Class of British steam locomotives

The NER B and B1 Classes (later London and North Eastern Railway [LNER] Classes N8) were two classes of 0-6-2 tank locomotives designed by Thomas William Worsdell for heavy freight and mineral on the North Eastern Railway, introduced in 1886. They were tank engine versions of the NER C1 Class 0-6-0, using both simple expansion (Class B1) and also the von Borries configuration for two-cylinder compound locomotives (Class B). Both types were later rebuilt using superheated steam and the compounds were also rebuilt as simple expansion locomotives, and eventually formed a single class (albeit with variations in dimensions). Many of the superheated locomotives were also later returned to saturated steam as their original boilers wore out. As a result the classes have had a very complex mechanical history.

==B1 Class==
The first batch of ten locomotives were built at Darlington Works between June and November 1886. They had Joy valve gear and slide valves. They were originally designated Class B, but after 1888 were designated B1 class to differentiate them from the compound locomotives. They were given numbers which filled gaps in the sequence between 14 and 1165. An eleventh locomotive of the same design (No. 74) was built at Gateshead Railway Works in March 1888 for the purposes of comparison with a compound version built two months earlier (see below under B class).
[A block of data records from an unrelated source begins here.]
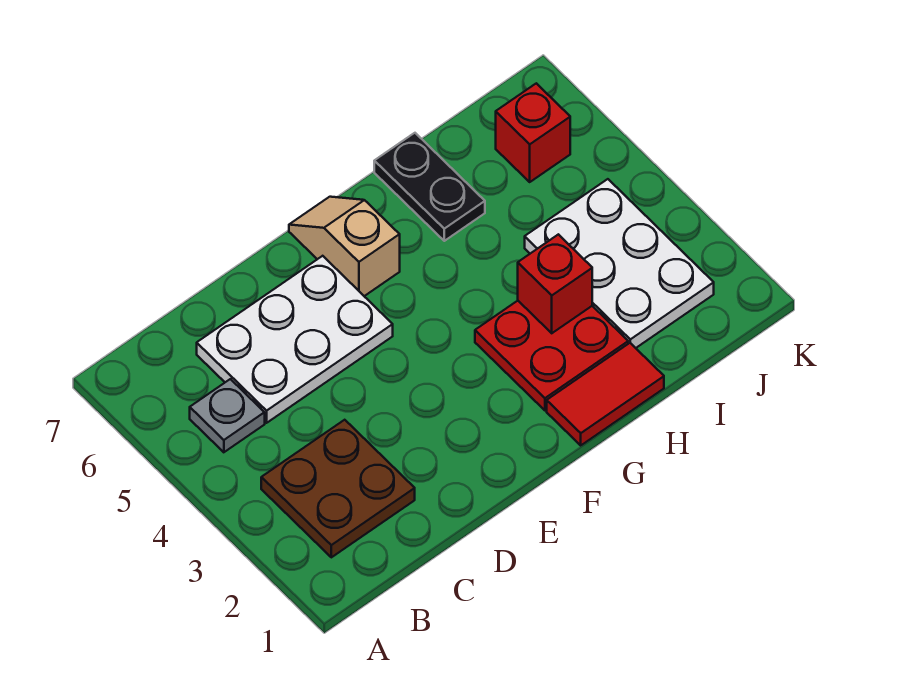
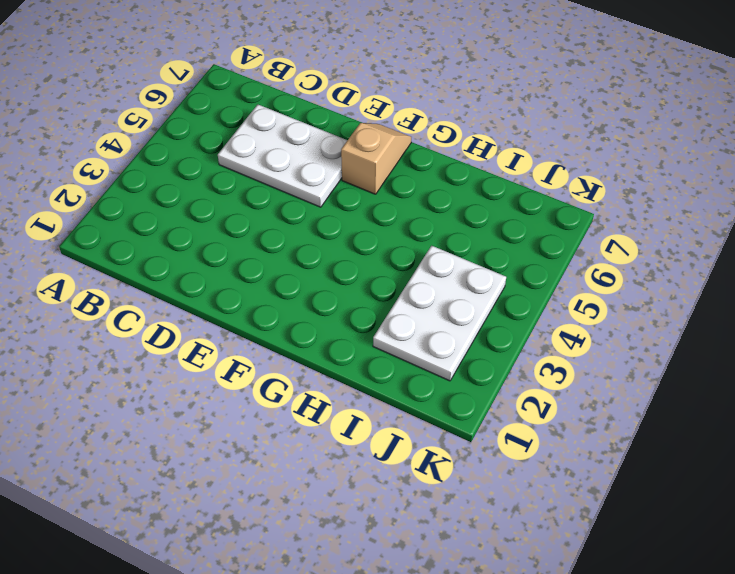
none -> brown plate B2:C3 level 1
none -> grey plate B5 level 1

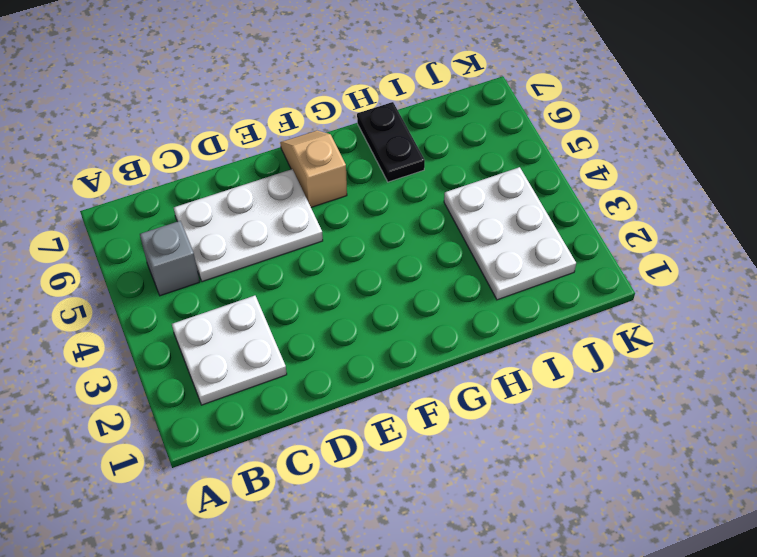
white plate B2:C3 level 1 -> brown plate B2:C3 level 1
grey brick B5 level 1 -> grey plate B5 level 1
none -> red tile G1:H1 level 1
none -> red plate G2:H3 level 1

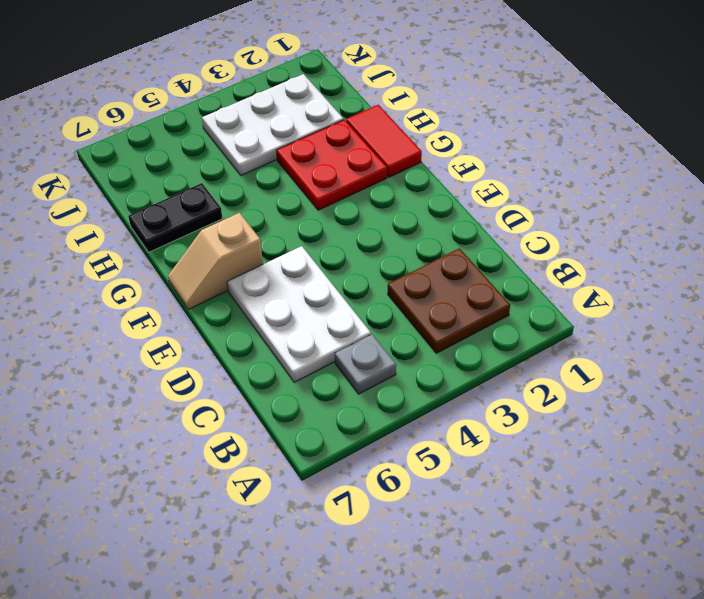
none -> red brick J6 level 1
none -> red brick H3 level 2

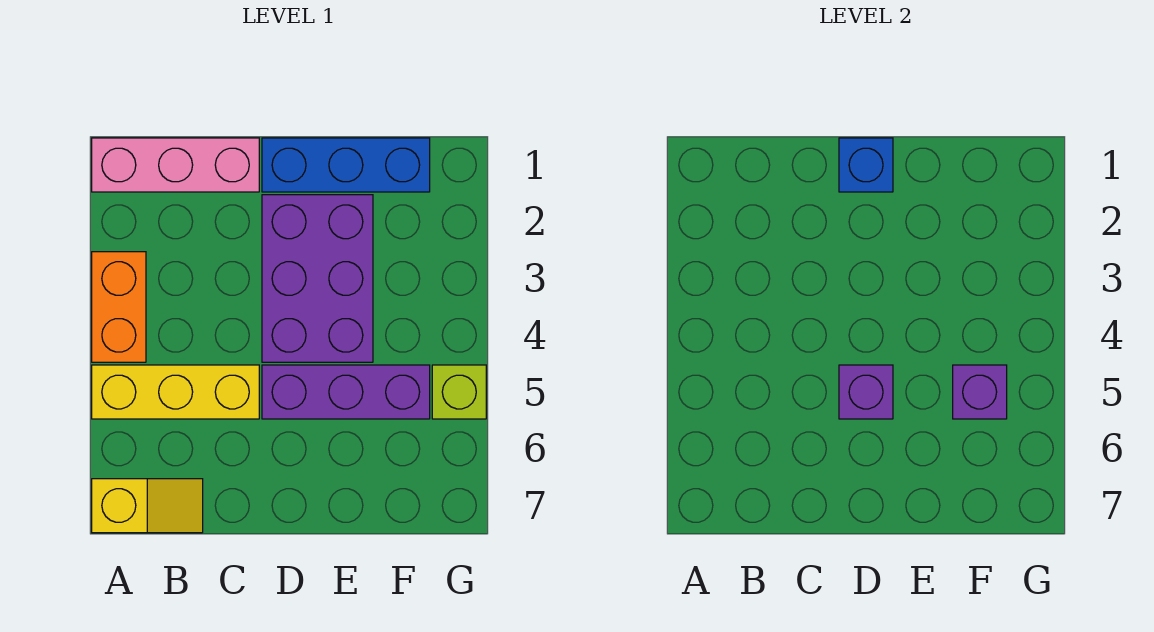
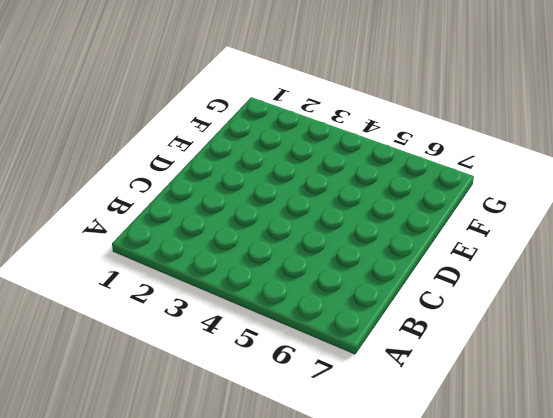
none -> pink brick A1:C1 level 1
none -> orange brick A3:A4 level 1

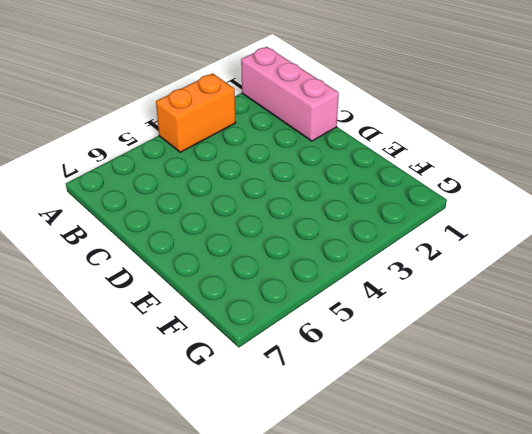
none -> yellow brick A5:C5 level 1
none -> yellow slope A7:B7 level 1 top A

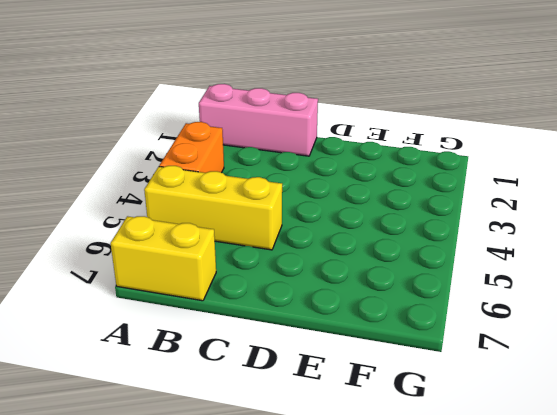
yellow brick A7:B7 level 1 -> yellow slope A7:B7 level 1 top A
none -> blue brick D1:F1 level 1
none -> purple brick D2:E4 level 1

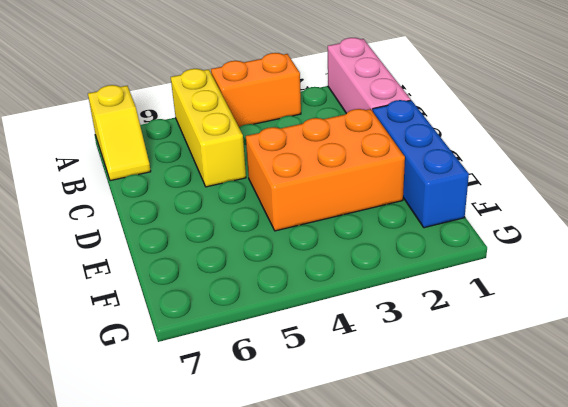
orange brick D2:E4 level 1 -> purple brick D2:E4 level 1
none -> purple brick D5:F5 level 1
none -> lime brick G5 level 1

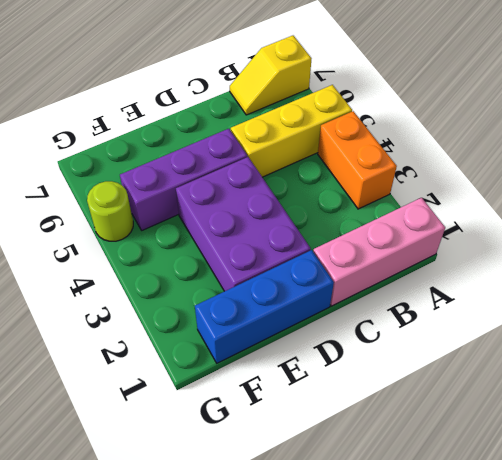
lime round brick G5 level 1 -> lime brick G5 level 1
none -> blue brick D1 level 2
none -> purple brick D5 level 2

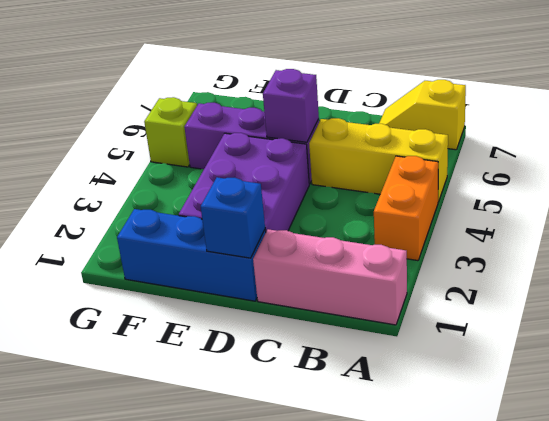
none -> purple brick F5 level 2

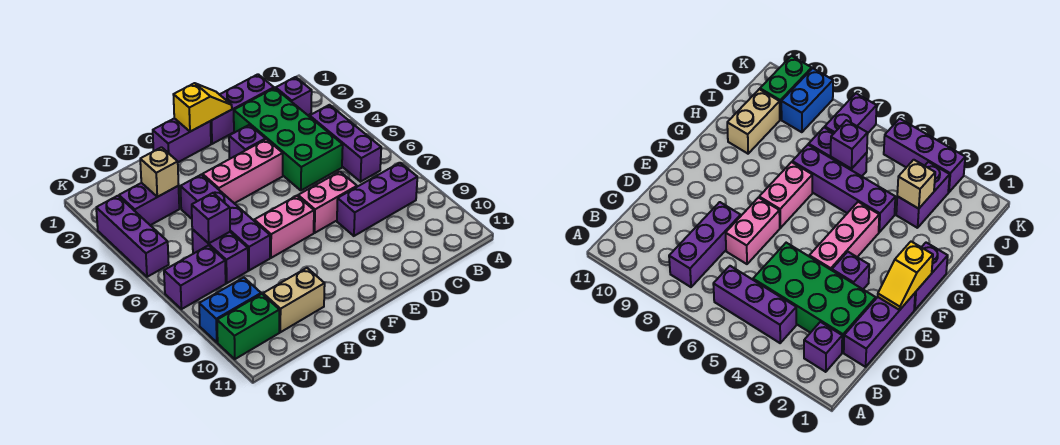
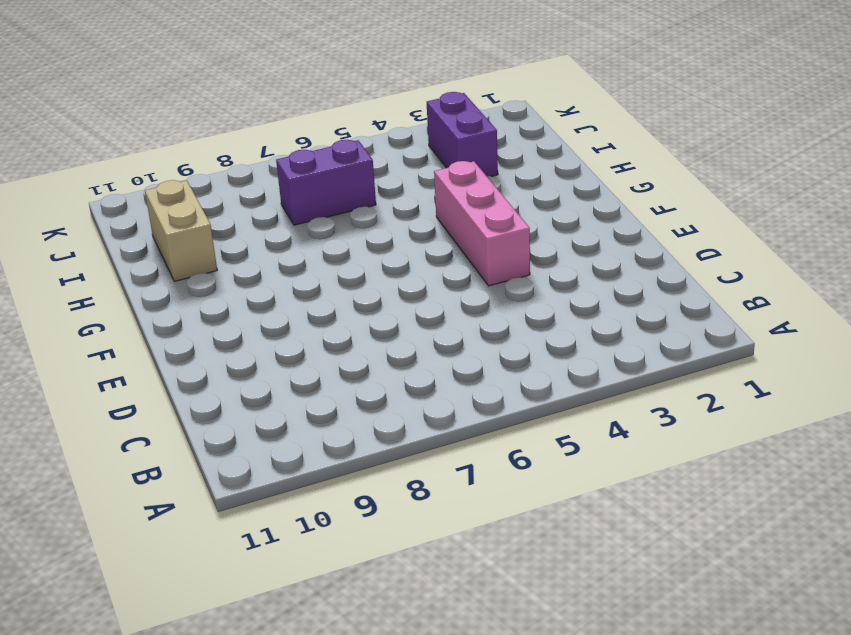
none -> purple brick B2 level 1
none -> purple brick B4:B6 level 1
none -> purple brick B8:D8 level 1

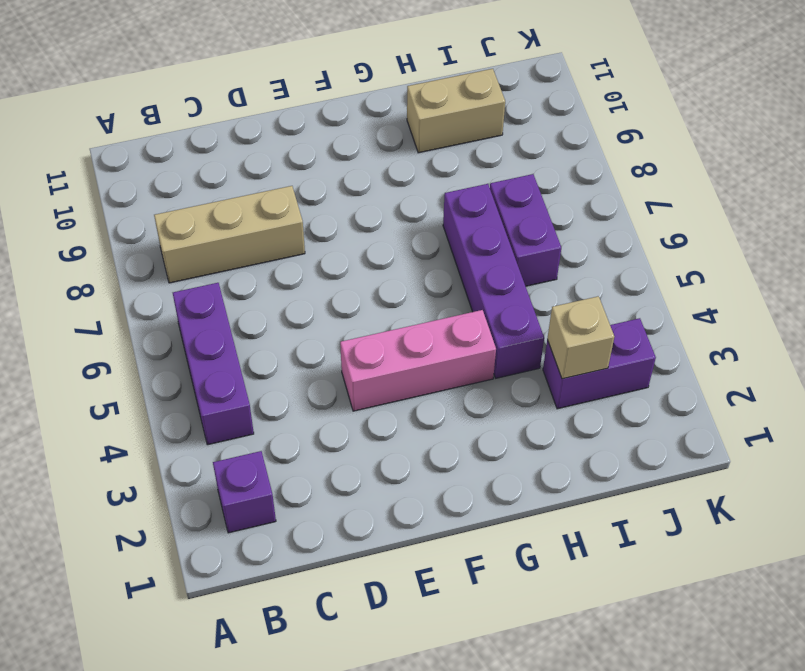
tan brick B8:D8 level 1 -> purple brick B8:D8 level 1
none -> purple brick C1:E1 level 1
none -> green brick C2:D5 level 1
none -> pink brick D7:E7 level 1

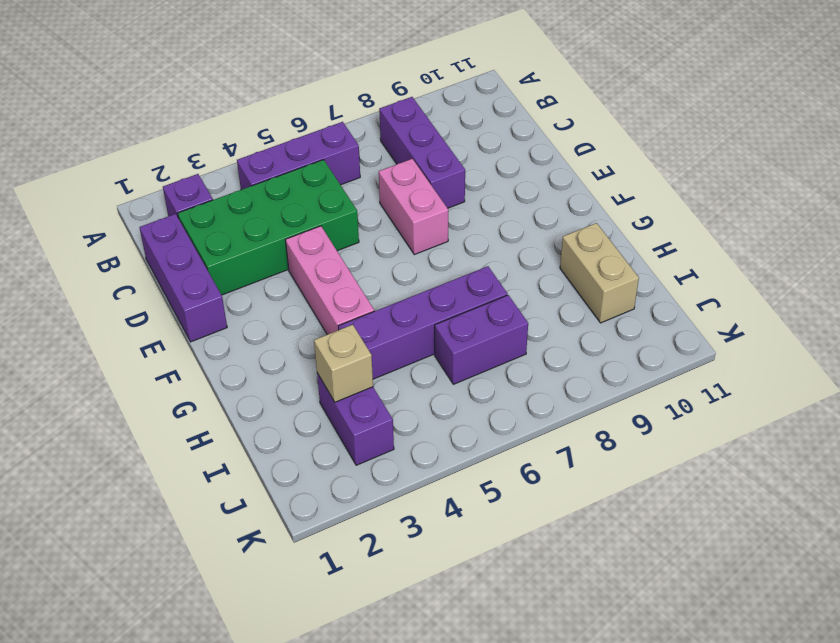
none -> purple brick E3 level 1
none -> purple brick F1:G1 level 1
none -> pink brick F7:G7 level 1

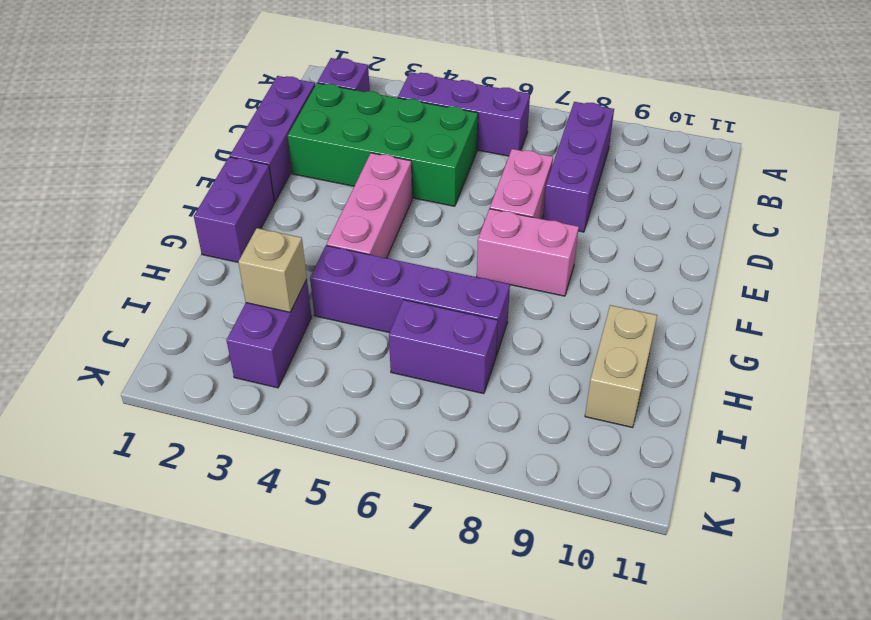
pink brick F7:F8 level 1 -> pink brick F7:G7 level 1
none -> purple brick E3 level 1
none -> purple brick J7:K7 level 1
none -> blue brick J9:K9 level 1

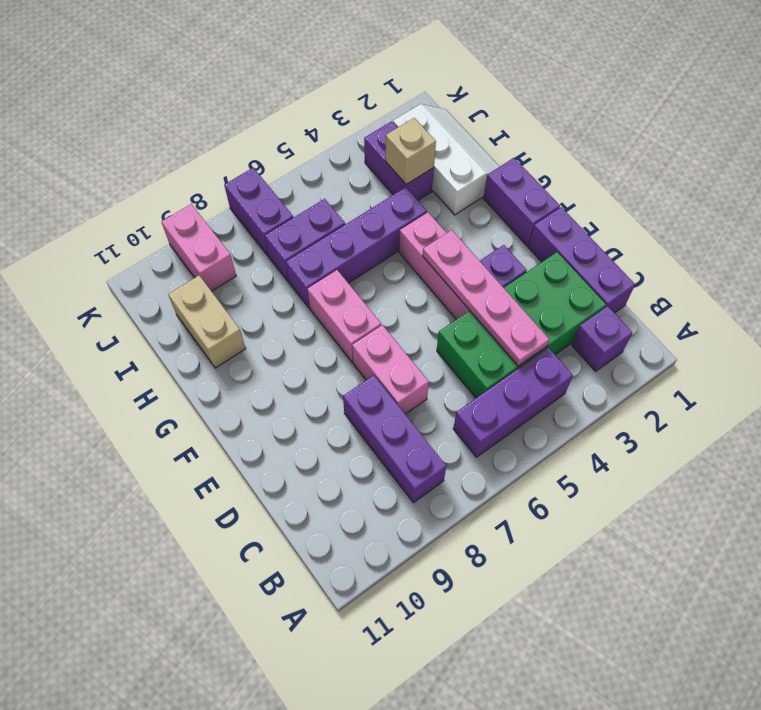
pink plate C4:F4 level 2 -> none
white slope H1:J2 level 1 top 2 -> none
pink brick J9:K9 level 1 -> blue brick J9:K9 level 1
none -> green brick J10:K10 level 1
none -> purple brick K3:K5 level 1
none -> yellow slope E1:F1 level 2 top F

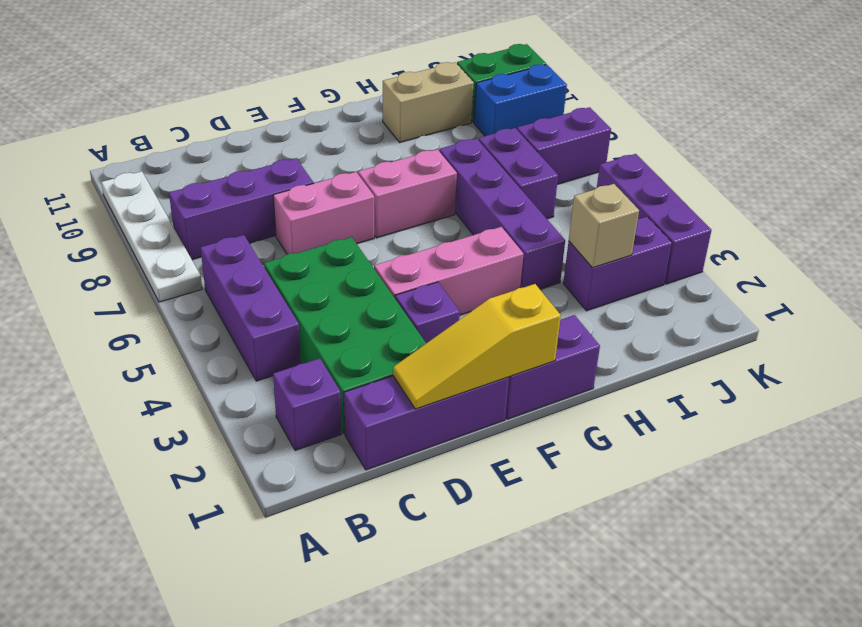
white plate A7:A10 level 1 -> none
yellow slope D1:F1 level 2 top F -> yellow slope E1:F1 level 2 top F
none -> purple brick I6 level 2

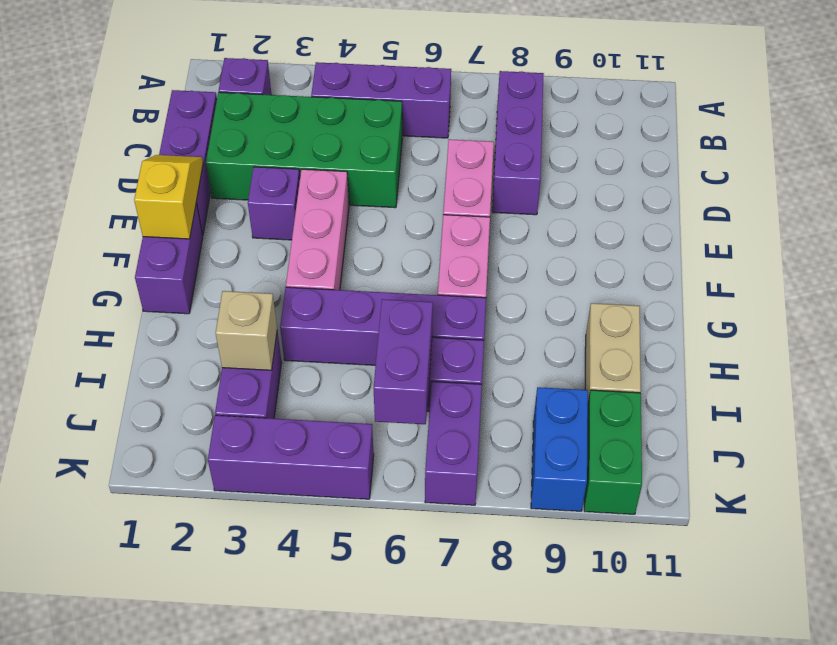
purple brick I6:J6 level 2 -> purple brick I6 level 2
All of these locomotives were rebuilt (sometimes on more than one occasion) by Wilson Worsdell and/or Vincent Raven between 1893 and 1924. Seven of the eleven were fitted with larger 19 × 24 in cylinders, Stephenson valve gear and piston valves, raising the weight to 57 lt. Six out of these seven were also fitted with superheating between 1919 and 1930, raising the weight to 59 lt, although in two of these cases they were returned to saturated steam in 1941 and 1944.

==B Class==
One similar locomotive (No. 9) was constructed at Gateshead in January 1888, but fitted with the Von Borries compounding system. Its performance was tested against another new-built member of the B1 class (No.74) . As a result of these trials a further fifty were ordered., eleven of which were built at Gateshead between October and December 1888, and the remainder at Darlington between December 188 and May 1890. They were given numbers which filled gaps in the sequence between 136 and 1168.

All of these locomotives were rebuilt (sometimes on more than one occasion) by Wilson Worsdell and/or Vincent Raven between 1904 and 1911, when they were returned to simple locomotives and reclassified B1. Some members of the class retained their original 18 × 24 in cylinders and Joy valve gear, whilst other were fitted with larger 19 × 24 in cylinders, or 19 × 26 in cylinders with Stephenson valve gear and piston valves. As with the other members of the B1 class many of the locomotives were with superheating between 1916 and 1927, although in several cases they were returned to saturated steam between 1941 and 1950.

All members of the B and B1 classes were reclassified as one single class N8 by the LNER (despite the variations in dimensions and valve gear. They were withdrawn between 1929 and 1956.